Ülkede işsizlik her geçen yıl daha da artmaktadır. Türkiye İstatistik Kurumu (TÜİK) verilerine göre, Mart 2017’de toplam işsizlik oranı geçen yıla göre %1,6 artarak %11,7’ye yükseldi. Genç nüfusta işsizlik oranı ise daha iç karartıcı durumda. 15-24 yaş arası toplam genç nüfusta işsizlik oranı %3,5’lik artışla %22,6 oldu. Bu genç nüfus içinde üniversite mezunu olanların işsizlik oranı %13,9 puanla oldukça yüksek. Bu durumu somutlayacak olursak, 982 bin üniversite mezunu diplomaları ellerinde iş arıyor. Yani şu anda her 5 gençten birisi işsiz dolaşıyor. Okullarını bitirip iş aramaya başlayan gençler, bin bir türlü zorlukla karşılaşıyor. Bunlar arasında en yaygın sorun ise işverenlerin iş tecrübesi araması. Tüm iş görüşmelerinde gençlere “daha önce nerelerde çalıştınız?”, “kaç yıllık iş deneyiminiz var?” benzeri sorular soruluyor. Üniversiteyi yeni bitirmiş bir gençte iş tecrübesi aranması, yoğun işsizlik nedeniyledir ve patronların bahanesidir.
Gençler hayatlarının onlarca yılını okul sıralarında dirsek çürüterek geçiriyor. Okul bittiğinde ise tecrübesiz olduklarından ya işe alınmıyor ya da buldukları işte devam edebilmek için patronların bütün dayatmalarını kabul etmek zorunda kalıyorlar. İş bulamayan üniversite mezunu binlerce genç, kendi mesleği dışında işlerde çalışmak mecburiyetinde kalıyor. Güvencesizliğe, her an işini kaybetme korkusuna sürükleniyor. Bu durum gençleri intiharlara sürüklüyor, sosyal yıkımlara yol açıyor. Özellikle bu durum gençlerin geleceğe dair umutlarını kaybetmesine neden oluyor.

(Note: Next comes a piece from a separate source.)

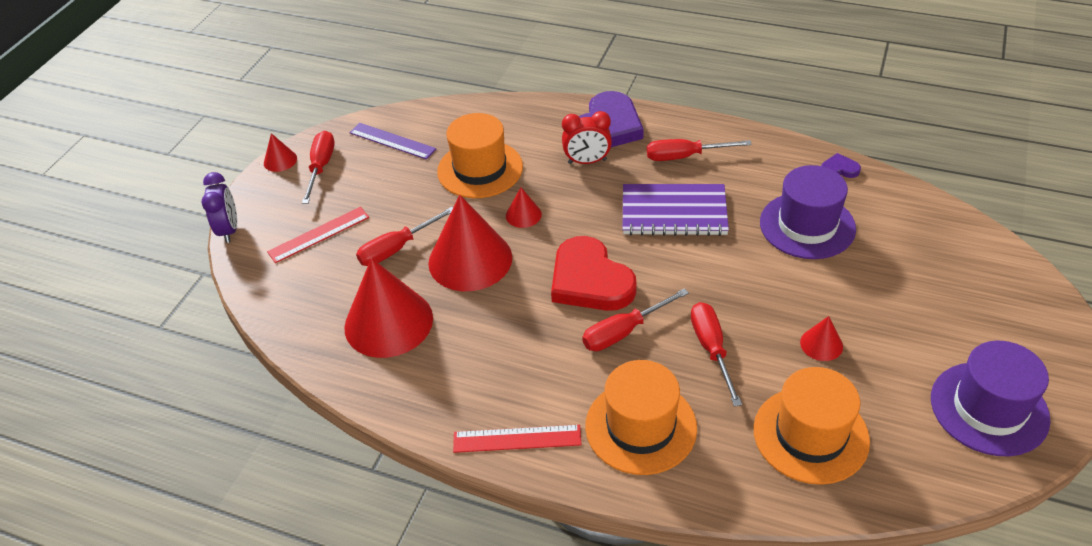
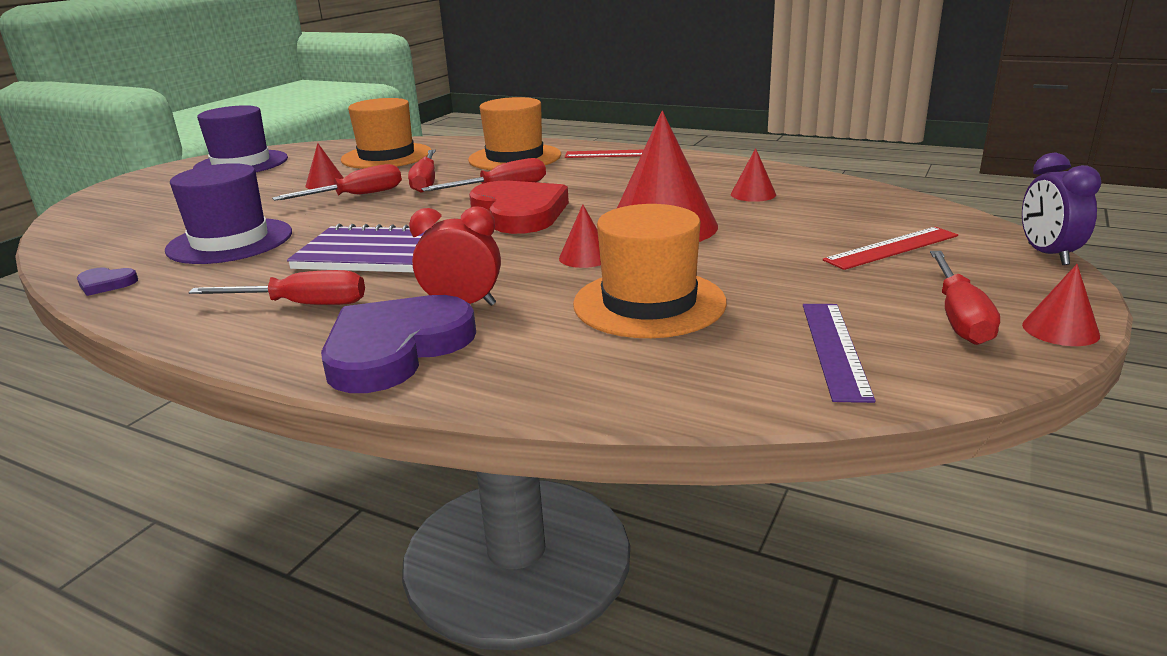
camera: 175 degrees left, 20 degrees down
red cone [344,258,433,358] -> red cone [731,148,776,202], size x0.45
purple ruler [349,123,436,160] -> purple ruler turned 60 degrees clockwise [803,304,876,403]
red screwdriver [356,207,453,266] -> red screwdriver moved to [272,164,402,201]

AKP hükümeti geçtiğimiz yıl “İstihdam Seferberliği” adı altında gençlere İŞKUR üzerinden iş bulabileceklerini duyurmuştu. “Gençlerimiz işsiz kalmayacak” diyerek başlatılan bu seferberlikle daha önce hiç çalışmamış, taptaze gençler işe alınıyor. Tabii ki bunu gençliği çok düşündüğü için değil, yaş dolayısıyla uzun çalışma saatlerine, fiziksel olarak zor çalışma koşullarına daha elverişli oldukları için yapıyor. Üstelik İŞKUR’un İşbaşı Eğitim Programı ile işe alınan gençlerin maaşları 6 ay boyunca yine işçilerin maaşından kesilerek biriken işsizlik fonundan karşılanıyor. Ayrıca bu 6 ay süresince işçilerin sigorta primi yatmıyor. Yani bir taşla birçok kuş vurmuş oluyorlar. Hükümetin sunduğu “çözüm” işsizliğe ilaç olmuyor. Çünkü 6 ayın sonunda patron istemezse anında bu işçileri işten çıkarabiliyor. Genç işçiler iliğine kadar sömürülüp tekrar işsizliğe mahkûm ediliyor.
Zor koşullar altında okutulan veya küçücük yaşta çalışmak zorunda kalan gençlerin durumu ortadadır. Bu düzen böyle devam ettikçe patronlar üzerimizde hüküm sürmeye devam edecekler. Onlar gençleri, enerjileri fazla, çok çalışır, yorulmazlar diye işe alıyorlar. Fakat biz gücümüzü onları zengin etmek için değil onların düzenini yok etmek için kullanmalıyız. Örgütlenip gücümüze güç katalım. Kapitalizmin mezarını kendi ellerimizle kazalım.